Tick.
El espacio era blanco, infinito, estéril. No había arriba ni abajo. Solo un metrónomo suspendido en el centro de la nada, su péndulo oscilando con una precisión inalterable.
Tick.
Marcaba un ritmo. Constante. La única verdad en ese vacío existencial.
Tock.
Se hizo más rápido.
Tick-tock-tick-tock.
Más ruidoso. El sonido ya no era madera contra aire; era metal contra hueso. Un eco que se retorcía, volviéndose agudo, penetrante, como una aguja clavándose directamente en el tímpano del alma.
TICK-TOCK-TICKTOCKTICKTOCK...
Fékio despertó de golpe. La habitación estaba sumida en la penumbra programada de las 02:17 AM. No había sido una siesta por holgazanería; el trabajo de un Magister en Berlín rara vez coincidía con el ciclo de un sol artificial. El Comité nunca dormía, y, por extensión, ellos tampoco.
Se levantó de la silla reclinable de su pequeño despacho, estirando los músculos entumecidos. Echó un vistazo al reloj. Aún faltaba para la hora de reunión, pero la costumbre de la anticipación estaba grabada en él como una cicatriz. Se vistió su uniforme con la eficiencia mecánica de quien ha repetido el mismo ritual mil veces.
Salió al pasillo. Los cuarteles a estas horas eran un fantasma de sí mismos. Silenciosos, fríos. Solo unos pocos Compositores se movían por los corredores, sus rostros iluminados por el brillo azulado de sus tabletas, sus pasos resonando como notas solitarias en una composición inacabada.
Al entrar en la sala de la Orquesta, la escena era una extraña mezcla de calma y caos contenido.

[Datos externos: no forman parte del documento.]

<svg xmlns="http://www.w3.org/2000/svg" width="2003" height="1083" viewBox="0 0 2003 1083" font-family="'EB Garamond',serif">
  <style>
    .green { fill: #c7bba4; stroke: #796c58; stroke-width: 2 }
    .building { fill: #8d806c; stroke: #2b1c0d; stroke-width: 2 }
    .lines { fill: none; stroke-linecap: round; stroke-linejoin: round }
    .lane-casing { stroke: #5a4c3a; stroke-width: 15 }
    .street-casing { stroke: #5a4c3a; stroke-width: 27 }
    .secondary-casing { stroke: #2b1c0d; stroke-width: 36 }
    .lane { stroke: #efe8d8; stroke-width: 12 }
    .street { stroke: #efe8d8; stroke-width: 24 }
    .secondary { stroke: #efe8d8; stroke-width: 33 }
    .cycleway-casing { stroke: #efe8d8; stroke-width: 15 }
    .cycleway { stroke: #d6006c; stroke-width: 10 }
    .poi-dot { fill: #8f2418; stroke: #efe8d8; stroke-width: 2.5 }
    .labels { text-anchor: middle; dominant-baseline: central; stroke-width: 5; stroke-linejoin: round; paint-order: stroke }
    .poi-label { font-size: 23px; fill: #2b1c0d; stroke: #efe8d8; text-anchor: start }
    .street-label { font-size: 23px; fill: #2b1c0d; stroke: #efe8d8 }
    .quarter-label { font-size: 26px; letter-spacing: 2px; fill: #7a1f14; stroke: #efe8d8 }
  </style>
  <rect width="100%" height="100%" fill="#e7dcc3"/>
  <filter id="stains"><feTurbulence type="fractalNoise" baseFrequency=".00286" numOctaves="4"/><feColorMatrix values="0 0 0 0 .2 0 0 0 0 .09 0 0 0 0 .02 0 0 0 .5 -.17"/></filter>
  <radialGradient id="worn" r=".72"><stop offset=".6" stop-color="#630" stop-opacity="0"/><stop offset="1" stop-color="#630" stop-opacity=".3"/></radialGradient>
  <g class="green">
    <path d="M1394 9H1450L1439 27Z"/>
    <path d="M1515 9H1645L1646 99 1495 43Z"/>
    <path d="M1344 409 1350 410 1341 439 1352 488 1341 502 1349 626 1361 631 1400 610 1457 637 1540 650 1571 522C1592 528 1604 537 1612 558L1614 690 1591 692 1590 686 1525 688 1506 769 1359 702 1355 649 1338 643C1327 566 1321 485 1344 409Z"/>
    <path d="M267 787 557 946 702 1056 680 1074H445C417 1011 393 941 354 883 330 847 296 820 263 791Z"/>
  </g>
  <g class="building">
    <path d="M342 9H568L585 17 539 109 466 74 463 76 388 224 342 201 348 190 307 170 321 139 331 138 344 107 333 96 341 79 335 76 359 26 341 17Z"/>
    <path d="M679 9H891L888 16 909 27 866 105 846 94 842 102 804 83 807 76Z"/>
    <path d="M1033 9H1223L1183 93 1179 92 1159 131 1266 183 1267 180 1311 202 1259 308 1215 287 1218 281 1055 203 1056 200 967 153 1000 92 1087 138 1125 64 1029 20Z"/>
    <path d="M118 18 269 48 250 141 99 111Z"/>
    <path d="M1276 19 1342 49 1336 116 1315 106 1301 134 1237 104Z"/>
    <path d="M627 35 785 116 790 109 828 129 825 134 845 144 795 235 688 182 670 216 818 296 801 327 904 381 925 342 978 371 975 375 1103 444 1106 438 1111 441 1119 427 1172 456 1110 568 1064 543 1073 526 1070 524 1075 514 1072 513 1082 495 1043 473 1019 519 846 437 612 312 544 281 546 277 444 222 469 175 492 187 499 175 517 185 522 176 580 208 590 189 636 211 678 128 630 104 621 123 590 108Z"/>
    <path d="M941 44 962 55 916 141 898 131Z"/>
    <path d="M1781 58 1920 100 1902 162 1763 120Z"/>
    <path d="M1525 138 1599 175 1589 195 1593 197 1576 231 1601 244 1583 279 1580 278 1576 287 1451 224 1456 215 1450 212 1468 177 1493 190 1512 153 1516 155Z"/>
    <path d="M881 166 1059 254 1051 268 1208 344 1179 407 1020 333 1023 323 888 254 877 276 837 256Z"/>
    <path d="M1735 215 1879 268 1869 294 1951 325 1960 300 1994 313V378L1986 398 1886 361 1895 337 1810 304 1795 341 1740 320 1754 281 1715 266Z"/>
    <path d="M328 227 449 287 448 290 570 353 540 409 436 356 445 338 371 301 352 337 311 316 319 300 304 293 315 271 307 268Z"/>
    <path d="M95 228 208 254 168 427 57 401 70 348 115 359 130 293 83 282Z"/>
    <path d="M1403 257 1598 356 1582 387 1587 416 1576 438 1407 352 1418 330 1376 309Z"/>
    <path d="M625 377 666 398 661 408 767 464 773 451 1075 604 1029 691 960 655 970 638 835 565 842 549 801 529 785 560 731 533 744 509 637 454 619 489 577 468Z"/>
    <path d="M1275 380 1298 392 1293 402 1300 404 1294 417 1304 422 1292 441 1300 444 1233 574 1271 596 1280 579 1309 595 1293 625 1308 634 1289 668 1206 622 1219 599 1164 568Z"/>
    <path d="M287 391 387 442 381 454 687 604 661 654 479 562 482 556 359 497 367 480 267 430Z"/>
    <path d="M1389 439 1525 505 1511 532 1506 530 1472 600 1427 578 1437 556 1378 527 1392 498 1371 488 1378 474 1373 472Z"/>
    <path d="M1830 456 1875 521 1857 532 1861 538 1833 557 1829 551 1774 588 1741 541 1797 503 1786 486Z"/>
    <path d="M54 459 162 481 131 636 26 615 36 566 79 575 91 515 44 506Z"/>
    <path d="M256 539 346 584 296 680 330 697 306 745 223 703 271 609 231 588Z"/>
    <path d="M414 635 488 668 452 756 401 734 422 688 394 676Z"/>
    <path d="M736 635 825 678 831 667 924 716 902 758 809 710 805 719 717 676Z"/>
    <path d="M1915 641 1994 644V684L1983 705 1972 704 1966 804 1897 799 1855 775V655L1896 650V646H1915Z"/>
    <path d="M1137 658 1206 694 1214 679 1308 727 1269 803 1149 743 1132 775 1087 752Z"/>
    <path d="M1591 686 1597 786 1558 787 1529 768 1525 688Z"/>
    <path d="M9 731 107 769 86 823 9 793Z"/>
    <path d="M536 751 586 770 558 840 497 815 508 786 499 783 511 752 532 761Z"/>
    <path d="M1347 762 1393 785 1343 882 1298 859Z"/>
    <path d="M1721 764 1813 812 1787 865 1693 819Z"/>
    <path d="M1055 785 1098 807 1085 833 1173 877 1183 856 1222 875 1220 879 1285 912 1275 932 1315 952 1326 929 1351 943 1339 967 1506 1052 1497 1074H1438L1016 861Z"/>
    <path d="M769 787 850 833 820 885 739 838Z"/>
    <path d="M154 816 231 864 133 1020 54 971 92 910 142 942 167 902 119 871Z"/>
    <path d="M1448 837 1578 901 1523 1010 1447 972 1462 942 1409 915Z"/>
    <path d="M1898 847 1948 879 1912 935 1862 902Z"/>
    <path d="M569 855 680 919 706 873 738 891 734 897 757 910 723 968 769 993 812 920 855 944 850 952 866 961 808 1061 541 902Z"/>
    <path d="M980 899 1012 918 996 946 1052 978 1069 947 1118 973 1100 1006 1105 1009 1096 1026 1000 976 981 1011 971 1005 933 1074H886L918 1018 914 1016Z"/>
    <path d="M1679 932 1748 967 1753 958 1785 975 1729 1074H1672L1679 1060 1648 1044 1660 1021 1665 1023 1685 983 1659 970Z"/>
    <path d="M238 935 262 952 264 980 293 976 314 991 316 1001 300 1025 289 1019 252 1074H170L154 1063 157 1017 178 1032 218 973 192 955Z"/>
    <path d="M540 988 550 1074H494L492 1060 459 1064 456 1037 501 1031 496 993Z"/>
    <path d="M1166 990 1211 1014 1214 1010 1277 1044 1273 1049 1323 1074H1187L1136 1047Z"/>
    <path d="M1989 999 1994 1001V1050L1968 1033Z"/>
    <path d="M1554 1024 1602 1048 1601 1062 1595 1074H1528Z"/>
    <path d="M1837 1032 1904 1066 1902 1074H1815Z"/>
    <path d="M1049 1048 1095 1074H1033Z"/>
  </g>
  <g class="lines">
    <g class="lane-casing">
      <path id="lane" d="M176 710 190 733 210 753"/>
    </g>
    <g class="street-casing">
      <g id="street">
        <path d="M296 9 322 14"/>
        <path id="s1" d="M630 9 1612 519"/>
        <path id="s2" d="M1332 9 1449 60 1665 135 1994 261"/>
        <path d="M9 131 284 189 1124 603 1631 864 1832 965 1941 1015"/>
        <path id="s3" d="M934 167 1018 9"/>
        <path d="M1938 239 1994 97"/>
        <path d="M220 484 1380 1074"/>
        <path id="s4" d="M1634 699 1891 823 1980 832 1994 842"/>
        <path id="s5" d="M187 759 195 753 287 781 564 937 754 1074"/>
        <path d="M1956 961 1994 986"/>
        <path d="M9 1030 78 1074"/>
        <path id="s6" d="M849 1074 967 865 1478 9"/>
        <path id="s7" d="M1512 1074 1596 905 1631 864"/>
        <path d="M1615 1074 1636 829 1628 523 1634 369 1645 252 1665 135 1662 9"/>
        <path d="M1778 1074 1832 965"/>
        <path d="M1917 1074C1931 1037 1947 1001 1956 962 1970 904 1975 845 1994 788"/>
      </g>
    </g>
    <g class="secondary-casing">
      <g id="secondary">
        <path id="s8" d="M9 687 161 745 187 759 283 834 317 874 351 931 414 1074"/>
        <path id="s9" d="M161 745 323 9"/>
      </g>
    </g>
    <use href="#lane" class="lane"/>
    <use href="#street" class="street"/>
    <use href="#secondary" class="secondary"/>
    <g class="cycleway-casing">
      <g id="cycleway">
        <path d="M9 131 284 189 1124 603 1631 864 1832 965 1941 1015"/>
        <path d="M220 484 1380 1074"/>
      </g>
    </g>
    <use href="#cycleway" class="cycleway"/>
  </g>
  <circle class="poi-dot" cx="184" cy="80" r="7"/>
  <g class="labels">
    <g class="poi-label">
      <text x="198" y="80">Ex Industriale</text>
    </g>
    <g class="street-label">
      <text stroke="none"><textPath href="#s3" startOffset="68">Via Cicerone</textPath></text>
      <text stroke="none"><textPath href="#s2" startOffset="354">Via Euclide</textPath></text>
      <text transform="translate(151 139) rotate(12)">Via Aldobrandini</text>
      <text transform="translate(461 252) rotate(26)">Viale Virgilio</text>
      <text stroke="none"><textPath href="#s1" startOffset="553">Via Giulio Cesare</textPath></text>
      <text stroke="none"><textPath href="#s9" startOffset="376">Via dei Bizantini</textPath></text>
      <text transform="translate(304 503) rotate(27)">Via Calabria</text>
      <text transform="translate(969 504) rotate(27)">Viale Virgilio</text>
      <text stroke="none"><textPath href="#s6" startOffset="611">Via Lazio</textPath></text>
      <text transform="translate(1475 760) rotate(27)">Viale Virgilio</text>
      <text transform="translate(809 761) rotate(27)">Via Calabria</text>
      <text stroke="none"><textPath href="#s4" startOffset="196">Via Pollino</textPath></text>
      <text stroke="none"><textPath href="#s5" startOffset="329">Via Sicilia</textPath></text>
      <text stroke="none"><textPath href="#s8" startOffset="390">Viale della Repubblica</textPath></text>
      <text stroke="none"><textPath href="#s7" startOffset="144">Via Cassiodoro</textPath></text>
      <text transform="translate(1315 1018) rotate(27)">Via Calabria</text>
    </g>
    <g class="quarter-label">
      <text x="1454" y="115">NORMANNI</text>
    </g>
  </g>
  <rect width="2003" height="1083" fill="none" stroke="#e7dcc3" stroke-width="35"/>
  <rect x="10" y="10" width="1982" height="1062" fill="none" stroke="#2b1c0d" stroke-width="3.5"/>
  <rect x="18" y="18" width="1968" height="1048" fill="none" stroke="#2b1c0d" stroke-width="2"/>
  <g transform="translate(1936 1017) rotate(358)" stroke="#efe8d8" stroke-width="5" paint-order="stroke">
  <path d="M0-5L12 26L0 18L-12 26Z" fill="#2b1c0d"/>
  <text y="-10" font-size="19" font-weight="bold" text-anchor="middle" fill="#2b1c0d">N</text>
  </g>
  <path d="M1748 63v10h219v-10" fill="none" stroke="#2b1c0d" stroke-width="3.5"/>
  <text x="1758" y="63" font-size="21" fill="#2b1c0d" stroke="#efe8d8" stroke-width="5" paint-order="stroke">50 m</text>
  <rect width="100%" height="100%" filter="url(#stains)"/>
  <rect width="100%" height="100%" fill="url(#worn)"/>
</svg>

Lo primero que vio fue a Brenna, completamente dormida en un sofá que no debería estar allí, con la boca ligeramente abierta, un hilo de baba en la comisura y roncando suavemente como una pequeña bestia satisfecha. Argent, por otro lado, estaba de pie, ya medio vestido, ajustando los sensores de su lanza Aphon con una precisión casi robótica. Parecía medio dormido, pero sus movimientos eran impecables. Fékio, en cambio, se sentía completamente despierto, una vieja costumbre forjada en noches de vigilancia y pérdidas irreparables.
En una esquina, apoyado contra la pared, había una nueva presencia. Un hombre de mediana edad, de cabello entrecano y una barba perfectamente recortada, limpiaba una parte de su arma de cristal con un paño de seda. Su uniforme era el de un Magister de alto rango, pero estaba desgastado en los codos, como el de alguien que había pasado más tiempo en el campo que en los despachos.
«Weber. Has vuelto», dijo Fékio, asintiendo.
«Scarlatti», respondió el Señor Weber, su voz grave y con un deje de cansancio. «Ámsterdam es más ruidoso de lo que recordaba. Demasiadas monarquías jugando a ser imperios».
«Bienvenido de vuelta», dijo Argent sin levantar la vista. «Esperamos que sus ‘vacaciones’ fueran… productivas».